» **Collected data**:
☆ ☆ ☆ ☆ ☆

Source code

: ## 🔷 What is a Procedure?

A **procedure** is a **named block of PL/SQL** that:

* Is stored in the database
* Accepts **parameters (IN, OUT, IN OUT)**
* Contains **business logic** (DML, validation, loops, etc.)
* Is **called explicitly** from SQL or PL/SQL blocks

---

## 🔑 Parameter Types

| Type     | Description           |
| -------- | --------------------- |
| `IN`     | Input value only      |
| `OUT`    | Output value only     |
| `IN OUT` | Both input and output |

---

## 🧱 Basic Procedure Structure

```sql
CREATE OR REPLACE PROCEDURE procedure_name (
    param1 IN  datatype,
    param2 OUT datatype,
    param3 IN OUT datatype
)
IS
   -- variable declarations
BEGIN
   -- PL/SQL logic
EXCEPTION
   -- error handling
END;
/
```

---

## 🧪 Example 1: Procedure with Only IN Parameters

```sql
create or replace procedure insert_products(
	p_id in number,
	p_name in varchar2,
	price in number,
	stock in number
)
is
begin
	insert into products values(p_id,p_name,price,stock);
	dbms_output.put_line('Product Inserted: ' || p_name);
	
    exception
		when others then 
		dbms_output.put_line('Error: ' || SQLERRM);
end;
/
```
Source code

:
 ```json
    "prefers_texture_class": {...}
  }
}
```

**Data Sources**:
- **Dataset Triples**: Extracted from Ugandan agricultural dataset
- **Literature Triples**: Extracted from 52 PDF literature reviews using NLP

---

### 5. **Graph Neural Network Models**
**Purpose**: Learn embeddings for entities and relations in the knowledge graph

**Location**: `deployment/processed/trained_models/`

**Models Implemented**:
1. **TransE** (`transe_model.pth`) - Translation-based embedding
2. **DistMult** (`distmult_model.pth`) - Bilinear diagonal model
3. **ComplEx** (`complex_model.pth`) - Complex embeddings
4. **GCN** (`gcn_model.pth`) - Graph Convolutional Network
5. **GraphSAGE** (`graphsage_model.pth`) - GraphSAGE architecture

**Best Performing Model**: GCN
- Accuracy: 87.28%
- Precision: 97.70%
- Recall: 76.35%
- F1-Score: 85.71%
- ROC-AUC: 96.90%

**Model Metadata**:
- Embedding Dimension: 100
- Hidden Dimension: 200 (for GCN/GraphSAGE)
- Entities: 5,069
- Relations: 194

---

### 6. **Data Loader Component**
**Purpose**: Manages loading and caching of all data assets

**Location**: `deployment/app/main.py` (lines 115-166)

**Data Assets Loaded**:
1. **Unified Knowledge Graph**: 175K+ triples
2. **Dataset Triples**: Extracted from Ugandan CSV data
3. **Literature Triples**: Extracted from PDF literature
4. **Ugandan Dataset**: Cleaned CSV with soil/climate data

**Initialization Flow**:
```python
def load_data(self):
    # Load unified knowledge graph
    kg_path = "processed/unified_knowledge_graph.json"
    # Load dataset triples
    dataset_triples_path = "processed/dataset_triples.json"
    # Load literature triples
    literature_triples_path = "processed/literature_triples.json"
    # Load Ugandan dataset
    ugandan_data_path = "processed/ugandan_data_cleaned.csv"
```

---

☆ ☆ ☆ ☆ ☆

» **What you are asked to do**: Gather from the entries above all lines that include the string "Extracted".

» **Solution for this exercise**:
- **Dataset Triples**: Extracted from Ugandan agricultural dataset
- **Literature Triples**: Extracted from 52 PDF literature reviews using NLP
2. **Dataset Triples**: Extracted from Ugandan CSV data
3. **Literature Triples**: Extracted from PDF literature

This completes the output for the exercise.